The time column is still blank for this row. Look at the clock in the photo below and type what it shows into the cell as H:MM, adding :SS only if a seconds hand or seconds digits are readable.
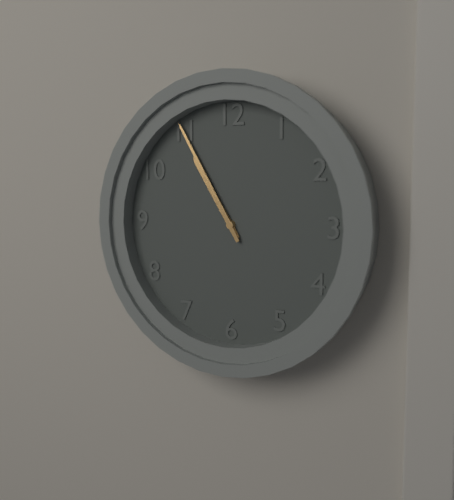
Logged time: 10:55
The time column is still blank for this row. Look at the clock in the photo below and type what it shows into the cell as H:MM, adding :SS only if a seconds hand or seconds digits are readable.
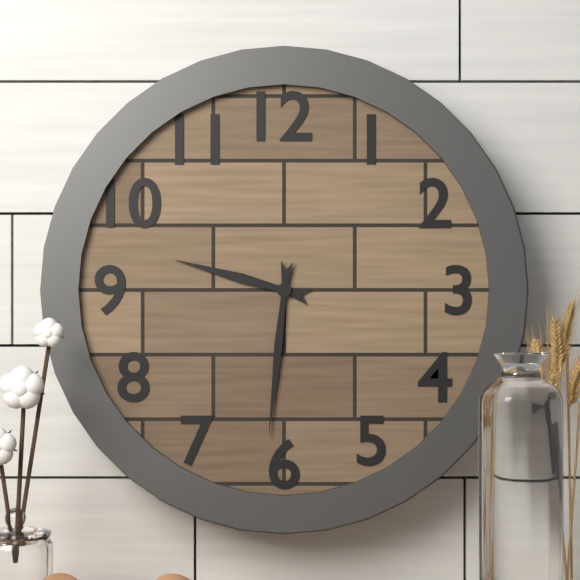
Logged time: 9:31
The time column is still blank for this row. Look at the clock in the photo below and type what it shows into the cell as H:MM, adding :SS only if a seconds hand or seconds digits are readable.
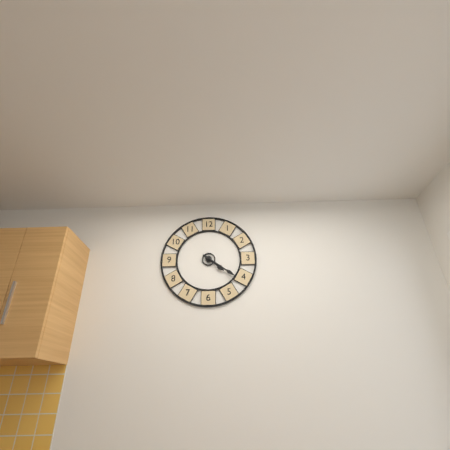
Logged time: 4:21
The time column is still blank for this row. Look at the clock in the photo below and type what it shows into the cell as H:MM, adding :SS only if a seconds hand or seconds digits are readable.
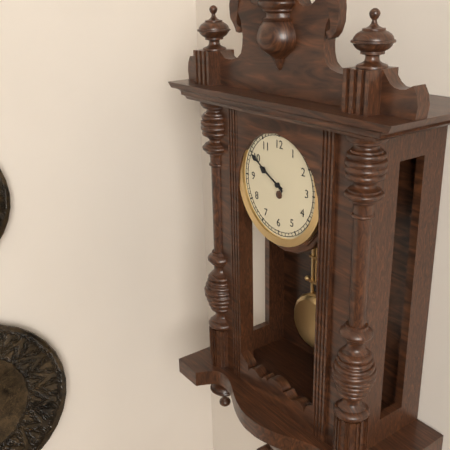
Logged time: 9:50
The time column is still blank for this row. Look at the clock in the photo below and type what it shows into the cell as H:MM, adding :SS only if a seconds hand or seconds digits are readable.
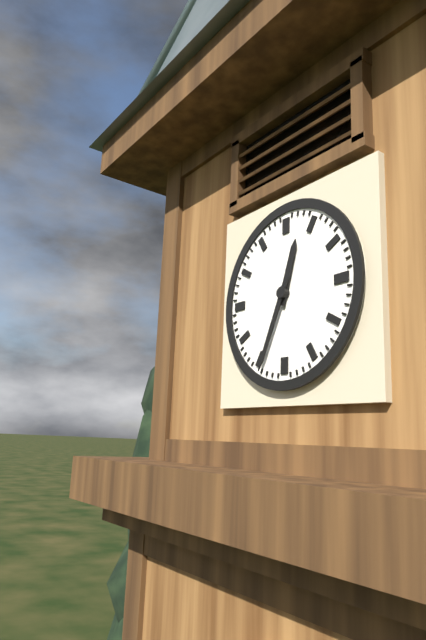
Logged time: 12:34
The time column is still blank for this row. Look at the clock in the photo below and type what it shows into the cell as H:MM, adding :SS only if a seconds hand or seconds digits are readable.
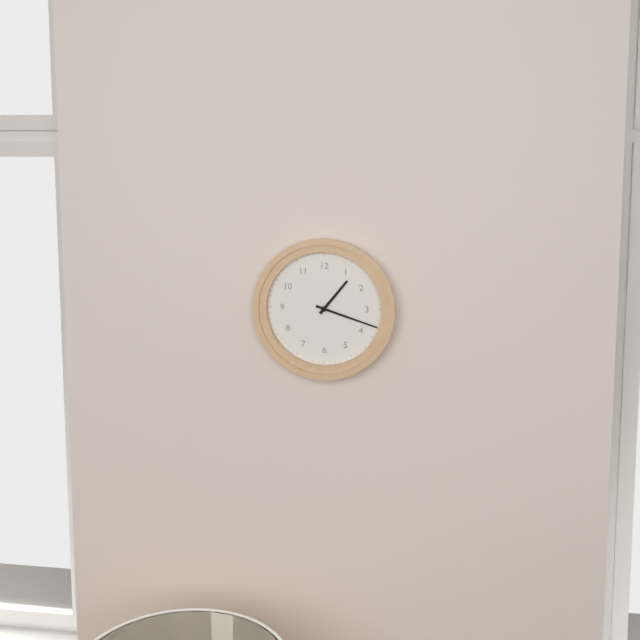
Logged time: 1:18
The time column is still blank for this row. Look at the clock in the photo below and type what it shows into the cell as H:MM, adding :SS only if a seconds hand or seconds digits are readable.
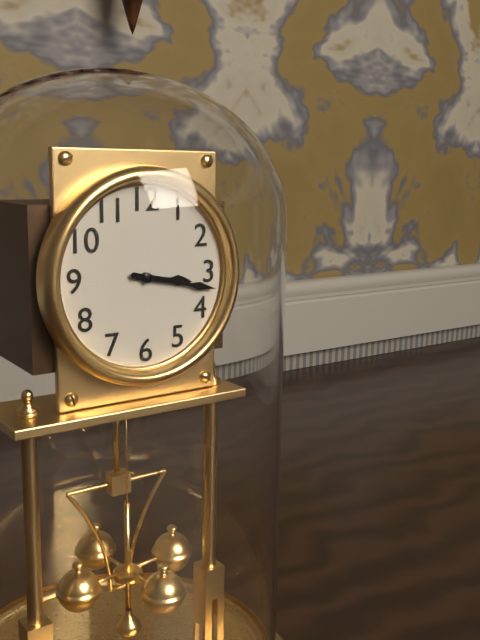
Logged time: 3:17
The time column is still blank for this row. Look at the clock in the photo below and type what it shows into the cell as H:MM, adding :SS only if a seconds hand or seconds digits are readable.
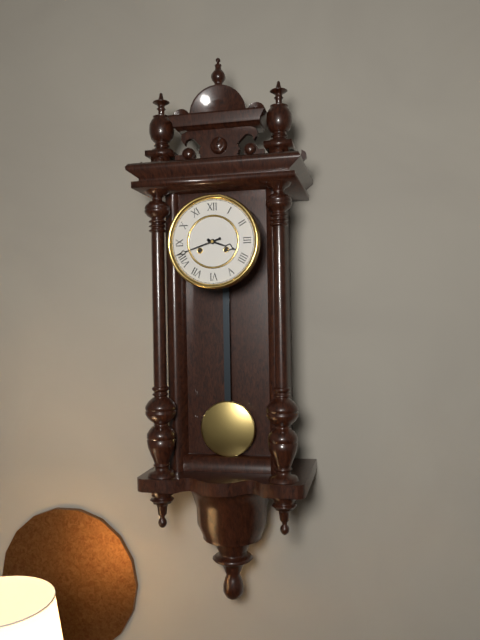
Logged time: 3:42
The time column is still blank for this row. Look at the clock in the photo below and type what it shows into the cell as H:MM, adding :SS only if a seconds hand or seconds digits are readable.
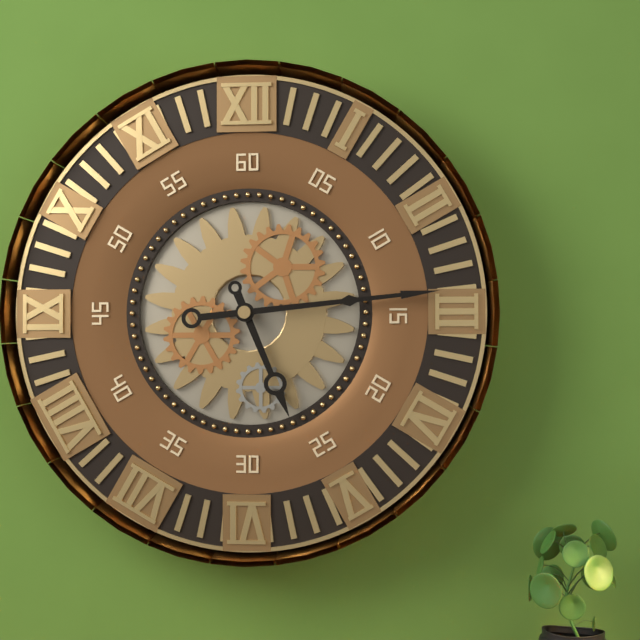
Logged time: 5:14
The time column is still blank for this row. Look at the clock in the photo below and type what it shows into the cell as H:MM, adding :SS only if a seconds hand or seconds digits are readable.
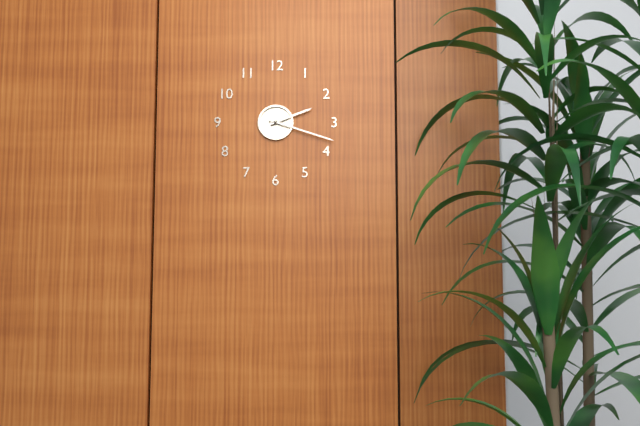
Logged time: 2:18
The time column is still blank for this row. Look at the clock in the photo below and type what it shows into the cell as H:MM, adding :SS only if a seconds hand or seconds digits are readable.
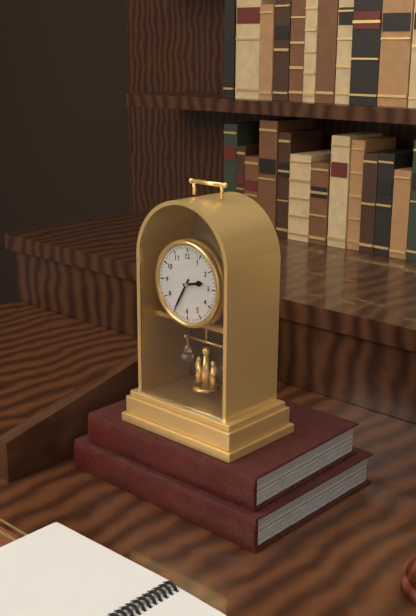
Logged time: 2:35
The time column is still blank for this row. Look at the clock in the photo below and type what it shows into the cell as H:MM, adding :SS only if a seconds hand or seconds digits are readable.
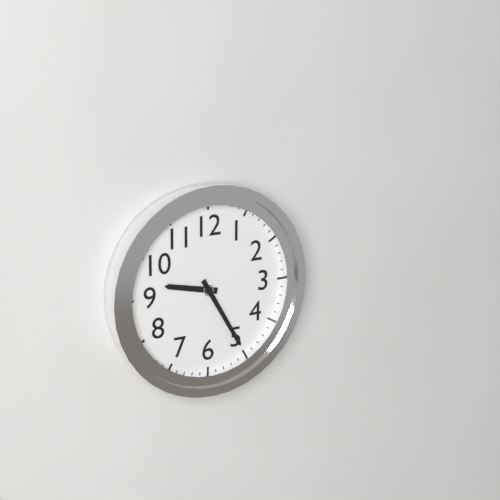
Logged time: 9:25
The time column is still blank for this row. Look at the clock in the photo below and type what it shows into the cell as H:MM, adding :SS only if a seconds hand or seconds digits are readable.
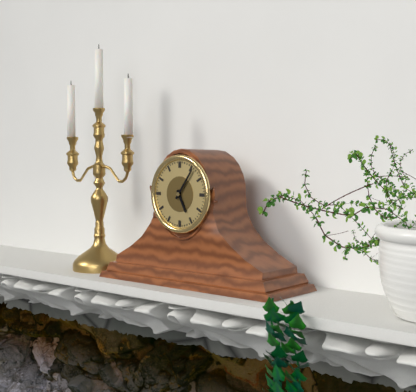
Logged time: 5:06
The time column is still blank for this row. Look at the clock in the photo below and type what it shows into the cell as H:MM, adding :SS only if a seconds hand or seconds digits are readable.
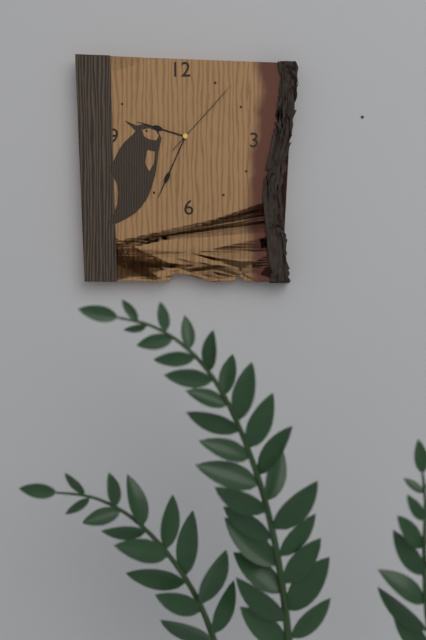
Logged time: 9:34:07
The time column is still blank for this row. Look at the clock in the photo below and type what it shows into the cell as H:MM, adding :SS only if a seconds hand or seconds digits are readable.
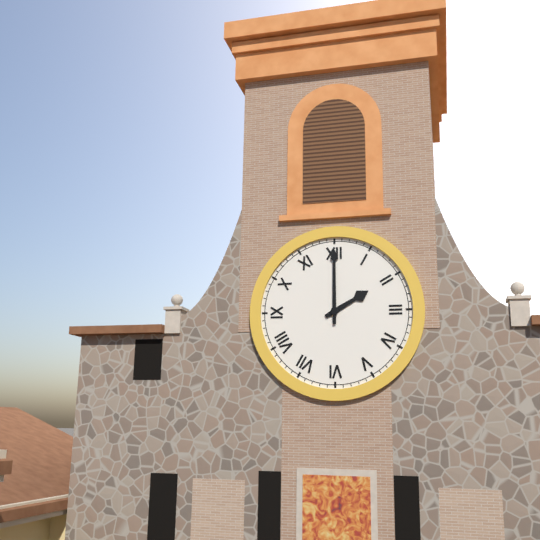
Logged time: 2:00
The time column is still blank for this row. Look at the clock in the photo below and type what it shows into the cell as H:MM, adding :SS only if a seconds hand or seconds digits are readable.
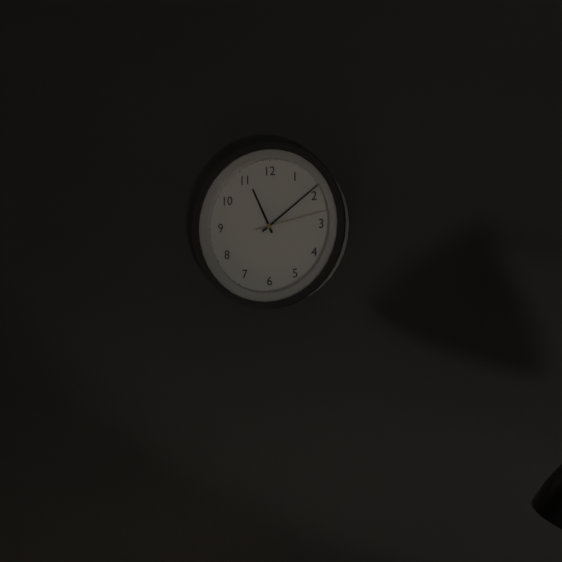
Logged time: 11:09:13
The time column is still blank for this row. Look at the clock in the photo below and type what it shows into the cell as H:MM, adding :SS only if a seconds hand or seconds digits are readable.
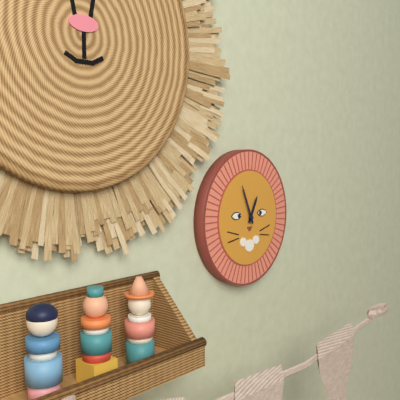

§ Description of the task
Rewrite all of the records above, replacing "Logged time" with "Recorded time" wherever it occurs and changing nothing else. Leave the pictures out.

§ The answer
The time column is still blank for this row. Look at the clock in the photo below and type what it shows into the cell as H:MM, adding :SS only if a seconds hand or seconds digits are readable.
Recorded time: 10:55
The time column is still blank for this row. Look at the clock in the photo below and type what it shows into the cell as H:MM, adding :SS only if a seconds hand or seconds digits are readable.
Recorded time: 9:31
The time column is still blank for this row. Look at the clock in the photo below and type what it shows into the cell as H:MM, adding :SS only if a seconds hand or seconds digits are readable.
Recorded time: 4:21
The time column is still blank for this row. Look at the clock in the photo below and type what it shows into the cell as H:MM, adding :SS only if a seconds hand or seconds digits are readable.
Recorded time: 9:50
The time column is still blank for this row. Look at the clock in the photo below and type what it shows into the cell as H:MM, adding :SS only if a seconds hand or seconds digits are readable.
Recorded time: 12:34
The time column is still blank for this row. Look at the clock in the photo below and type what it shows into the cell as H:MM, adding :SS only if a seconds hand or seconds digits are readable.
Recorded time: 1:18
The time column is still blank for this row. Look at the clock in the photo below and type what it shows into the cell as H:MM, adding :SS only if a seconds hand or seconds digits are readable.
Recorded time: 3:17
The time column is still blank for this row. Look at the clock in the photo below and type what it shows into the cell as H:MM, adding :SS only if a seconds hand or seconds digits are readable.
Recorded time: 3:42
The time column is still blank for this row. Look at the clock in the photo below and type what it shows into the cell as H:MM, adding :SS only if a seconds hand or seconds digits are readable.
Recorded time: 5:14
The time column is still blank for this row. Look at the clock in the photo below and type what it shows into the cell as H:MM, adding :SS only if a seconds hand or seconds digits are readable.
Recorded time: 2:18
The time column is still blank for this row. Look at the clock in the photo below and type what it shows into the cell as H:MM, adding :SS only if a seconds hand or seconds digits are readable.
Recorded time: 2:35
The time column is still blank for this row. Look at the clock in the photo below and type what it shows into the cell as H:MM, adding :SS only if a seconds hand or seconds digits are readable.
Recorded time: 9:25
The time column is still blank for this row. Look at the clock in the photo below and type what it shows into the cell as H:MM, adding :SS only if a seconds hand or seconds digits are readable.
Recorded time: 5:06
The time column is still blank for this row. Look at the clock in the photo below and type what it shows into the cell as H:MM, adding :SS only if a seconds hand or seconds digits are readable.
Recorded time: 9:34:07
The time column is still blank for this row. Look at the clock in the photo below and type what it shows into the cell as H:MM, adding :SS only if a seconds hand or seconds digits are readable.
Recorded time: 2:00
The time column is still blank for this row. Look at the clock in the photo below and type what it shows into the cell as H:MM, adding :SS only if a seconds hand or seconds digits are readable.
Recorded time: 11:09:13
The time column is still blank for this row. Look at the clock in the photo below and type what it shows into the cell as H:MM, adding :SS only if a seconds hand or seconds digits are readable.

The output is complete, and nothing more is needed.